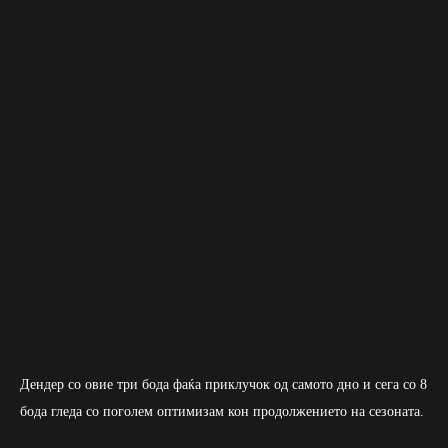
Дендер со овие три бода фаќа приклучок од самото дно и сега со 8
бода гледа со поголем оптимизам кон продолжението на сезоната.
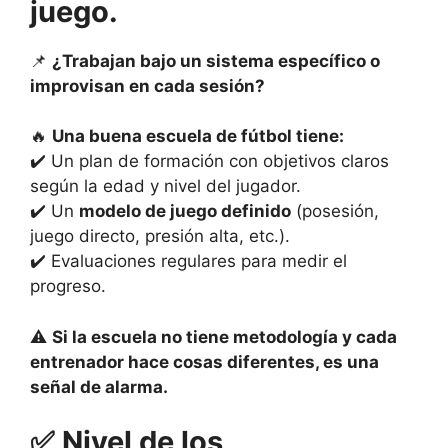
juego.
📌
¿Trabajan bajo un sistema específico o
improvisan en cada sesión?
🔥
Una buena escuela de fútbol tiene:
✔️ Un plan de formación con objetivos claros
según la edad y nivel del jugador.
✔️ Un
modelo de juego definido
(posesión,
juego directo, presión alta, etc.).
✔️ Evaluaciones regulares para medir el
progreso.
⚠️
Si la escuela no tiene metodología y cada
entrenador hace cosas diferentes, es una
señal de alarma.
✅
Nivel de los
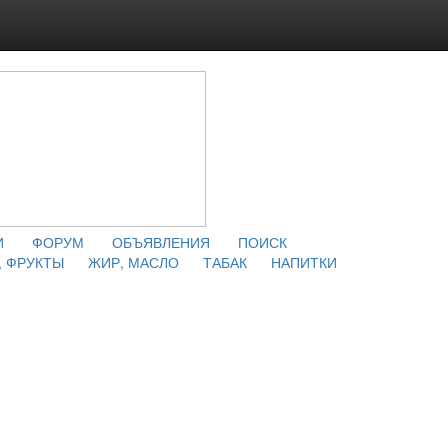
И
ФОРУМ
ОБЪЯВЛЕНИЯ
ПОИСК
 ФРУКТЫ
ЖИР, МАСЛО
ТАБАК
НАПИТКИ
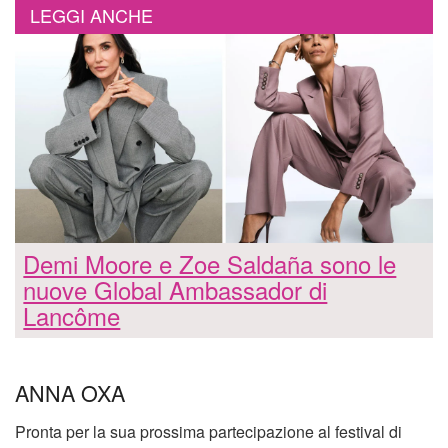
LEGGI ANCHE
Demi Moore e Zoe Saldaña sono le
nuove Global Ambassador di
Lancôme
ANNA OXA
Pronta per la sua prossima partecipazione al festival di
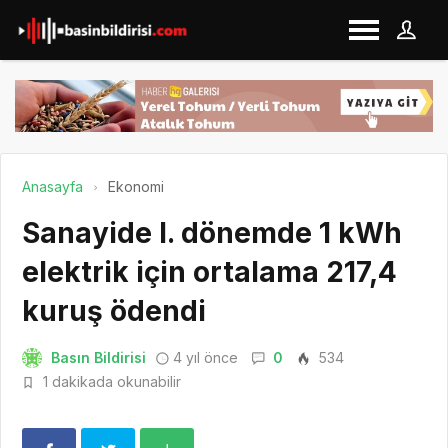
Anasayfa
Ekonomi
Sanayide I. dönemde 1 kWh
elektrik için ortalama 217,4
kuruş ödendi
Basın Bildirisi
4 yıl önce
0
534
1 dakikada okunabilir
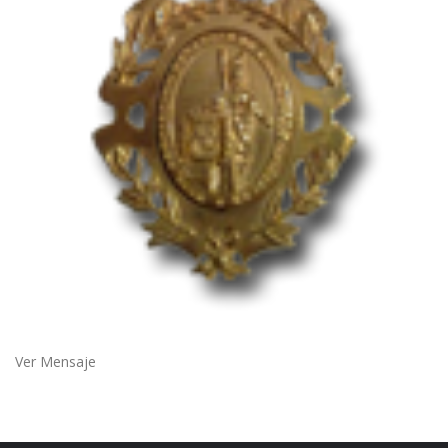
Ver Mensaje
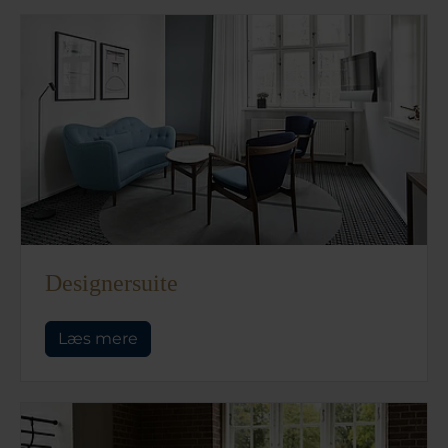
Designersuite
Læs mere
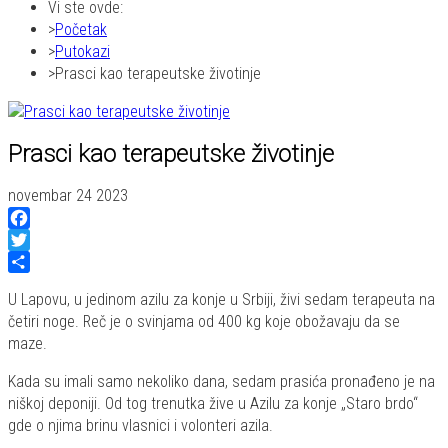
Vi ste ovde:
Početak
Putokazi
Prasci kao terapeutske životinje
Prasci kao terapeutske životinje
novembar 24 2023
Facebook
Twitter
Share
U Lapovu, u jedinom azilu za konje u Srbiji, živi sedam terapeuta na
četiri noge. Reč je o svinjama od 400 kg koje obožavaju da se
maze.
Kada su imali samo nekoliko dana, sedam prasića pronađeno je na
niškoj deponiji. Od tog trenutka žive u Azilu za konje „Staro brdo“
gde o njima brinu vlasnici i volonteri azila.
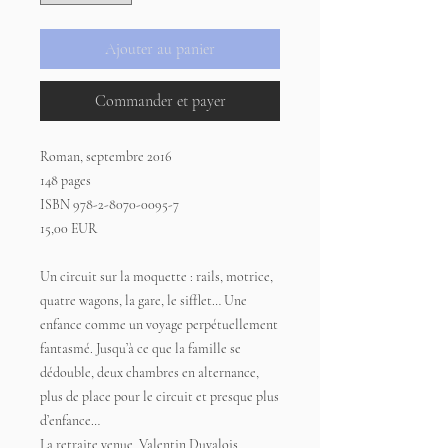
Ajouter au panier
Commander et payer
Roman, septembre 2016
148 pages
ISBN 978-2-8070-0095-7
15,00 EUR
Un circuit sur la moquette : rails, motrice,
quatre wagons, la gare, le sifflet… Une
enfance comme un voyage perpétuellement
fantasmé. Jusqu’à ce que la famille se
dédouble, deux chambres en alternance,
plus de place pour le circuit et presque plus
d’enfance…
La retraite venue, Valentin Duvalois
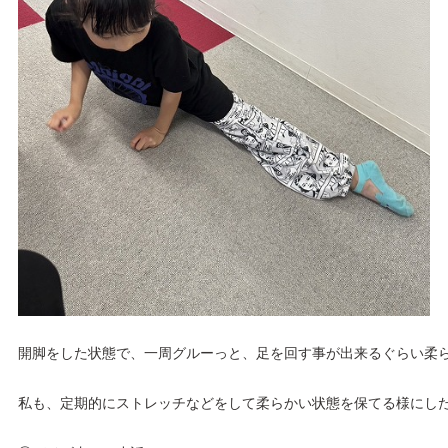
開脚をした状態で、一周グルーっと、足を回す事が出来るぐらい柔ら
私も、定期的にストレッチなどをして柔らかい状態を保てる様にした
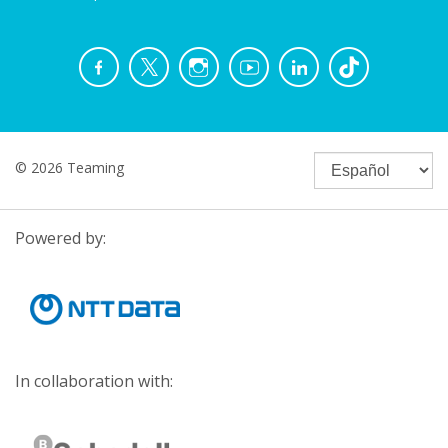
© 2026 Teaming
Powered by:
In collaboration with:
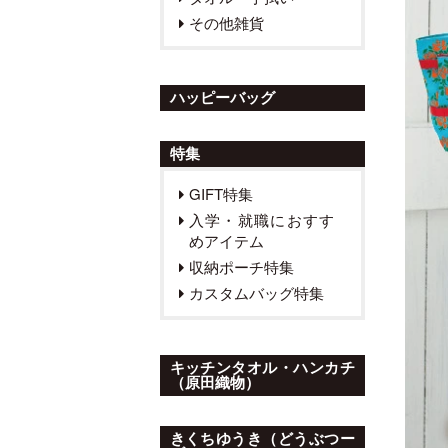
その他雑貨
ハッピーバッグ
特集
GIFT特集
入学・就職におすす
めアイテム
収納ポーチ特集
カスタムバッグ特集
キッチンタオル・ハンカチ
（原田織物）
きくちゆうき（どうぶつー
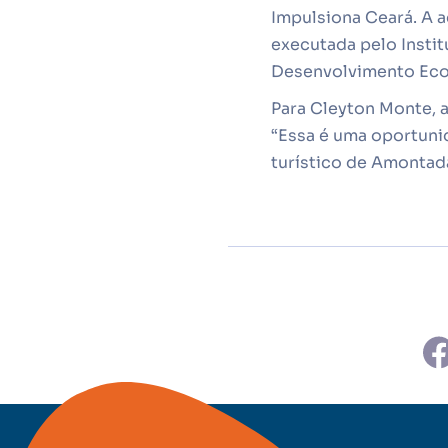
Impulsiona Ceará. A 
executada pelo Instit
Desenvolvimento Econ
Para Cleyton Monte, 
“Essa é uma oportunid
turístico de Amontad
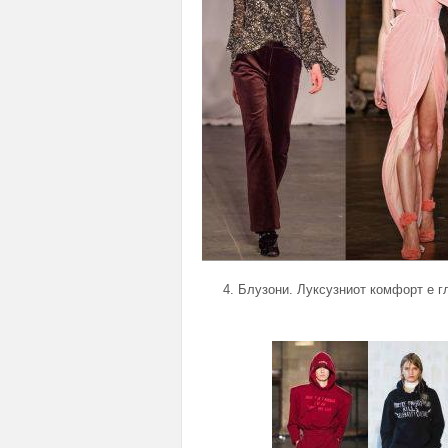
4. Блузони. Луксузниот комфорт е гл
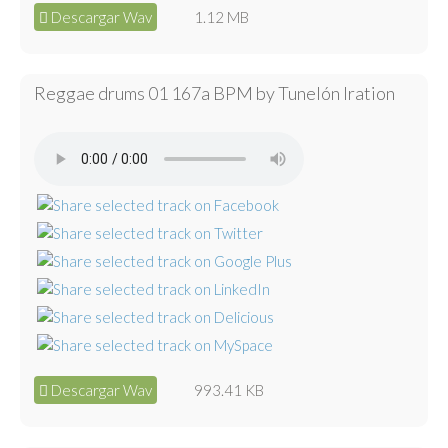
Descargar Wav
1.12 MB
Reggae drums 01 167a BPM by Tunelón Iration
Descargar Wav
993.41 KB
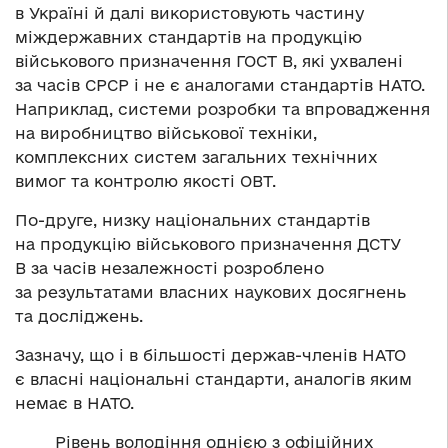
в Україні й далі використовують частину
міждержавних стандартів на продукцію
військового призначення ГОСТ В, які ухвалені
за часів СРСР і не є аналогами стандартів НАТО.
Наприклад, системи розробки та впровадження
на виробництво військової техніки,
комплексних систем загальних технічних
вимог та контролю якості ОВТ.
По-друге, низку національних стандартів
на продукцію військового призначення ДСТУ
В за часів незалежності розроблено
за результатами власних наукових досягнень
та досліджень.
Зазначу, що і в більшості держав-членів НАТО
є власні національні стандарти, аналогів яким
немає в НАТО.
Рівень володіння однією з офіційних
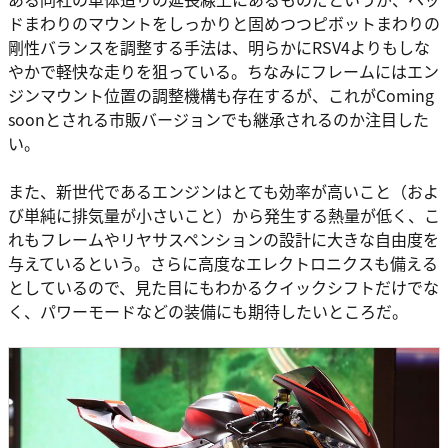
ドまわりのマウントをしっかりと固めつつピボットまわりの
剛性バランスを調整する手法は、明らかにRSV4よりもしな
やかで軽快な走りを狙っている。ちなみにフレームにはエン
ジンマウント位置の調整機構も存在するが、これがComing
soonとされる市販バージョンでも継承されるのか注目した
い。
また、新世代であるエンジンはとても効率が高いこと（およ
び単純に排気量が小さいこと）から発生する熱量が低く、こ
れもフレームやリヤサスペンションの設計に大きな自由度を
与えているという。さらに高度なエレクトロニクスも備える
としているので、見た目にもわかるクイックシフトだけでな
く、パワーモードなどの装備にも期待したいところだ。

_Action à mener_
Réécrivez toute la liste ci-dessus en remplaçant « Descargar » par « Bajar » partout, sans rien modifier d'autre. Laissez les images de côté dans votre réponse.

_Solution proposée_
Дендер со овие три бода фаќа приклучок од самото дно и сега со 8
бода гледа со поголем оптимизам кон продолжението на сезоната.
juego.
📌
¿Trabajan bajo un sistema específico o
improvisan en cada sesión?
🔥
Una buena escuela de fútbol tiene:
✔️ Un plan de formación con objetivos claros
según la edad y nivel del jugador.
✔️ Un
modelo de juego definido
(posesión,
juego directo, presión alta, etc.).
✔️ Evaluaciones regulares para medir el
progreso.
⚠️
Si la escuela no tiene metodología y cada
entrenador hace cosas diferentes, es una
señal de alarma.
✅
Nivel de los
И
ФОРУМ
ОБЪЯВЛЕНИЯ
ПОИСК
 ФРУКТЫ
ЖИР, МАСЛО
ТАБАК
НАПИТКИ
LEGGI ANCHE
Demi Moore e Zoe Saldaña sono le
nuove Global Ambassador di
Lancôme
ANNA OXA
Pronta per la sua prossima partecipazione al festival di
Anasayfa
Ekonomi
Sanayide I. dönemde 1 kWh
elektrik için ortalama 217,4
kuruş ödendi
Basın Bildirisi
4 yıl önce
0
534
1 dakikada okunabilir
Ver Mensaje
Designersuite
Læs mere
Vi ste ovde:
Početak
Putokazi
Prasci kao terapeutske životinje
Prasci kao terapeutske životinje
novembar 24 2023
Facebook
Twitter
Share
U Lapovu, u jedinom azilu za konje u Srbiji, živi sedam terapeuta na
četiri noge. Reč je o svinjama od 400 kg koje obožavaju da se
maze.
Kada su imali samo nekoliko dana, sedam prasića pronađeno je na
niškoj deponiji. Od tog trenutka žive u Azilu za konje „Staro brdo“
gde o njima brinu vlasnici i volonteri azila.
Ajouter au panier
Commander et payer
Roman, septembre 2016
148 pages
ISBN 978-2-8070-0095-7
15,00 EUR
Un circuit sur la moquette : rails, motrice,
quatre wagons, la gare, le sifflet… Une
enfance comme un voyage perpétuellement
fantasmé. Jusqu’à ce que la famille se
dédouble, deux chambres en alternance,
plus de place pour le circuit et presque plus
d’enfance…
La retraite venue, Valentin Duvalois
開脚をした状態で、一周グルーっと、足を回す事が出来るぐらい柔ら
私も、定期的にストレッチなどをして柔らかい状態を保てる様にした
© 2026 Teaming
Powered by:
In collaboration with:
その他雑貨
ハッピーバッグ
特集
GIFT特集
入学・就職におすす
めアイテム
収納ポーチ特集
カスタムバッグ特集
キッチンタオル・ハンカチ
（原田織物）
きくちゆうき（どうぶつー
Impulsiona Ceará. A 
executada pelo Instit
Desenvolvimento Econ
Para Cleyton Monte, 
“Essa é uma oportunid
turístico de Amontad
4. Блузони. Луксузниот комфорт е гл
Bajar Wav
1.12 MB
Reggae drums 01 167a BPM by Tunelón Iration
Bajar Wav
993.41 KB
в Україні й далі використовують частину
міждержавних стандартів на продукцію
військового призначення ГОСТ В, які ухвалені
за часів СРСР і не є аналогами стандартів НАТО.
Наприклад, системи розробки та впровадження
на виробництво військової техніки,
комплексних систем загальних технічних
вимог та контролю якості ОВТ.
По-друге, низку національних стандартів
на продукцію військового призначення ДСТУ
В за часів незалежності розроблено
за результатами власних наукових досягнень
та досліджень.
Зазначу, що і в більшості держав-членів НАТО
є власні національні стандарти, аналогів яким
немає в НАТО.
Рівень володіння однією з офіційних
ドまわりのマウントをしっかりと固めつつピボットまわりの
剛性バランスを調整する手法は、明らかにRSV4よりもしな
やかで軽快な走りを狙っている。ちなみにフレームにはエン
ジンマウント位置の調整機構も存在するが、これがComing
soonとされる市販バージョンでも継承されるのか注目した
い。
また、新世代であるエンジンはとても効率が高いこと（およ
び単純に排気量が小さいこと）から発生する熱量が低く、こ
れもフレームやリヤサスペンションの設計に大きな自由度を
与えているという。さらに高度なエレクトロニクスも備える
としているので、見た目にもわかるクイックシフトだけでな
く、パワーモードなどの装備にも期待したいところだ。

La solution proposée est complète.